DESCRIPTION OF THE TASK: If a line in the entries contains the word "down", list it.

TASK INPUTS:
______

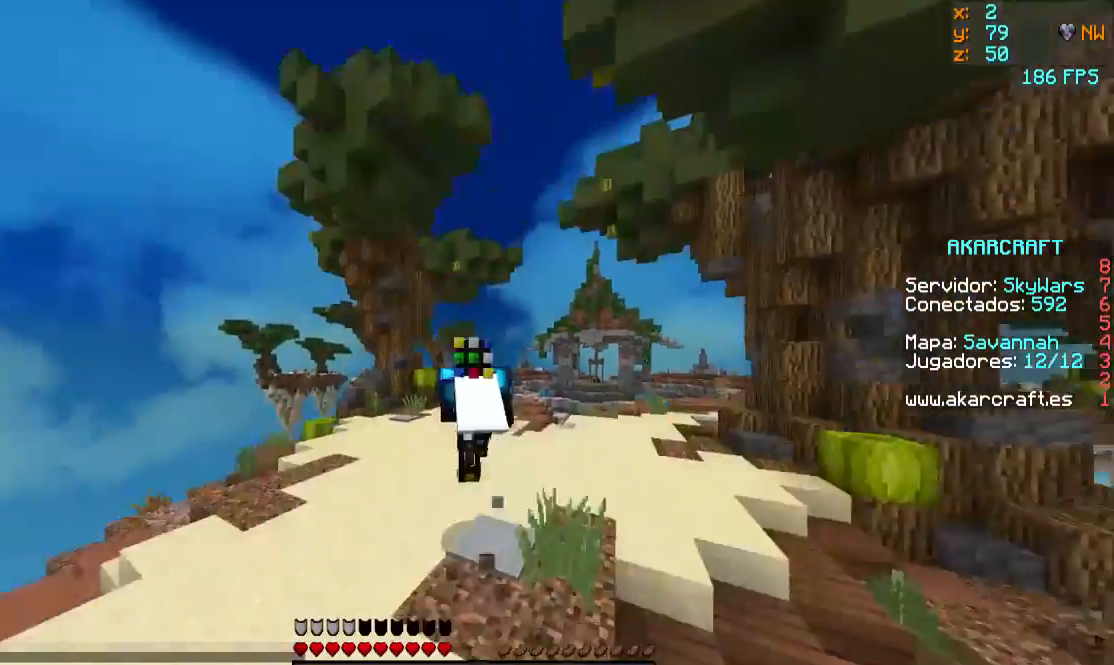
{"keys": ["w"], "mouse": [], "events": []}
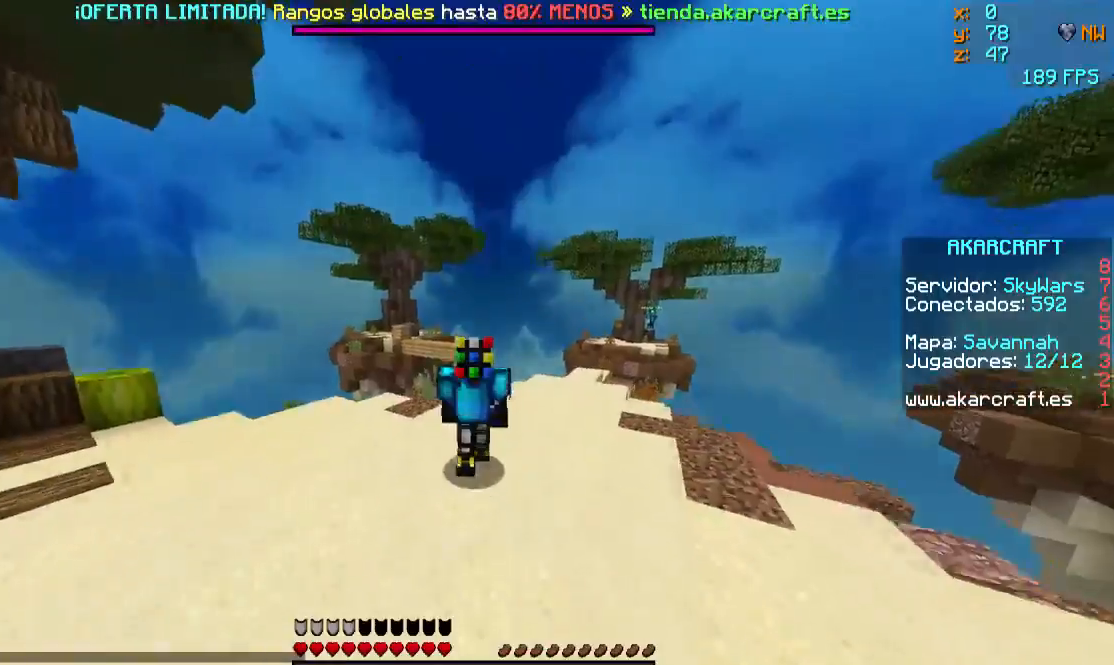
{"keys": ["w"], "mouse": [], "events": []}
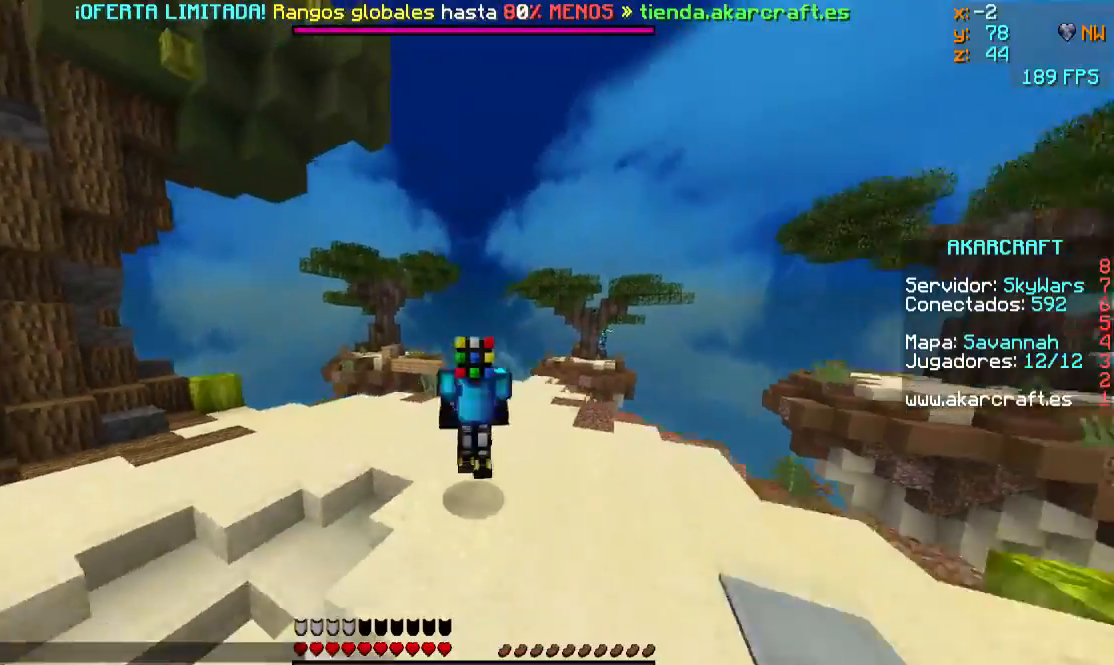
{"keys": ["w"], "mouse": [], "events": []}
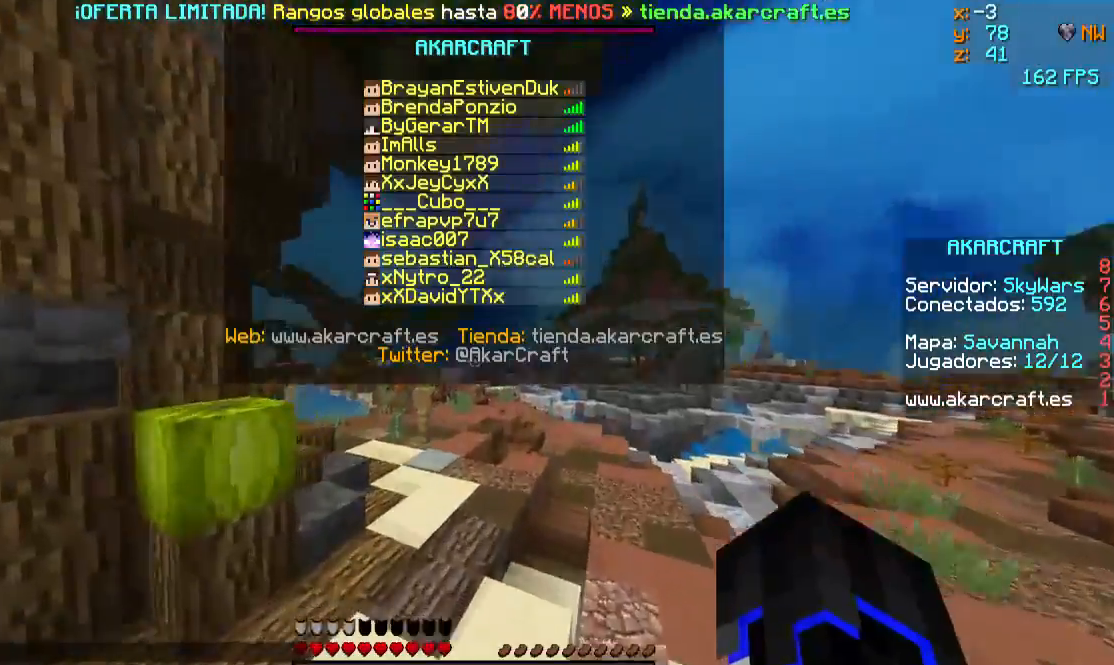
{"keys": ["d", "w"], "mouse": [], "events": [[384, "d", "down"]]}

______

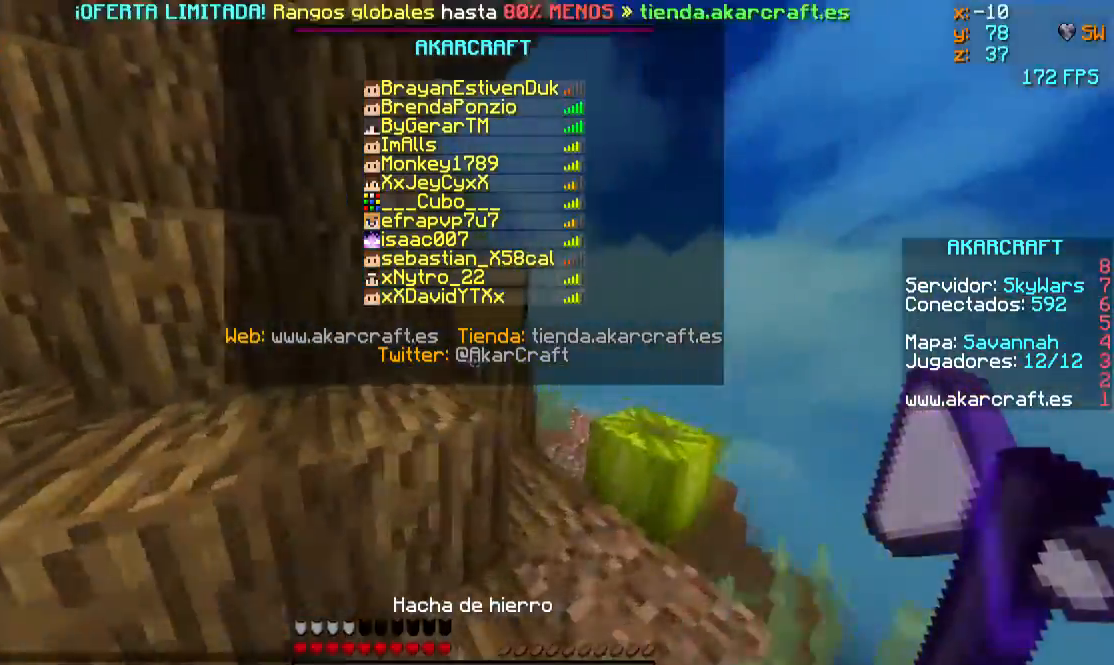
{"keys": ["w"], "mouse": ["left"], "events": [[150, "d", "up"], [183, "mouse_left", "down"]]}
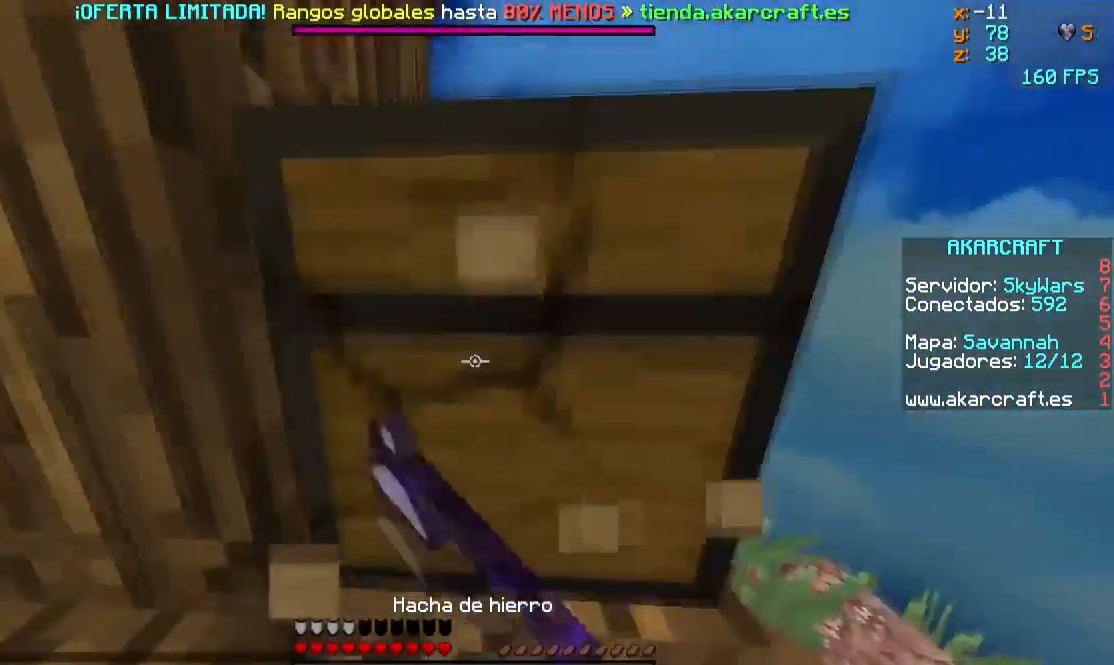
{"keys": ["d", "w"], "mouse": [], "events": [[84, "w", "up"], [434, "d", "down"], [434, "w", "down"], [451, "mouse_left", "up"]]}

______

ANSWER AREA:
{"keys": ["d", "w"], "mouse": [], "events": [[384, "d", "down"]]}
{"keys": ["w"], "mouse": ["left"], "events": [[150, "d", "up"], [183, "mouse_left", "down"]]}
{"keys": ["d", "w"], "mouse": [], "events": [[84, "w", "up"], [434, "d", "down"], [434, "w", "down"], [451, "mouse_left", "up"]]}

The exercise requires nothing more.